Recently, object detection has proven vulnerable to adversarial patch attacks. The attackers holding a specially crafted patch can hide themselves from state-of-the-art detectors, e.g., YOLO, even in the physical world. This attack can bring serious security threats, such as escaping from surveillance cameras. How to effectively detect this kind of adversarial examples to catch potential attacks has become an important problem.

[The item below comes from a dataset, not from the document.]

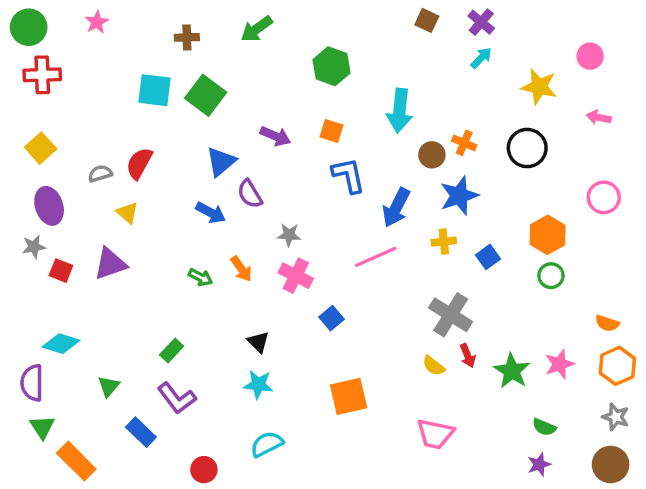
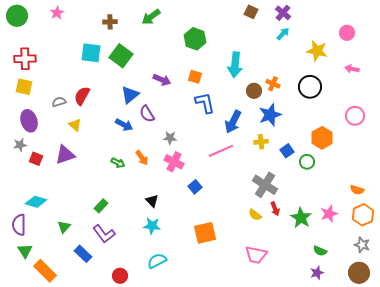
red cross: (42, 75) -> (25, 59), moved
yellow square: (41, 148) -> (24, 87), turned -36
green circle: (551, 276) -> (307, 162), moved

In this paper, we propose two detection methods: the signature-based method and the signature-independent method. First, we identify two signatures of existing adversarial patches that can be utilized to precisely locate patches within adversarial examples. By employing the signatures, a fast signature-based method is developed to detect the adversarial objects. Second, we present a robust signature-independent method based on the \textit{content semantics consistency} of model outputs. Adversarial objects violate this consistency, appearing locally but disappearing globally, while benign ones remain consistently present. The experiments demonstrate that two proposed methods can effectively detect attacks both in the digital and physical world. These methods each offer distinct advantage. Specifically, the signature-based method is capable of real-time detection, while the signature-independent method can detect unknown adversarial patch attacks and makes defense-aware attacks almost impossible to perform.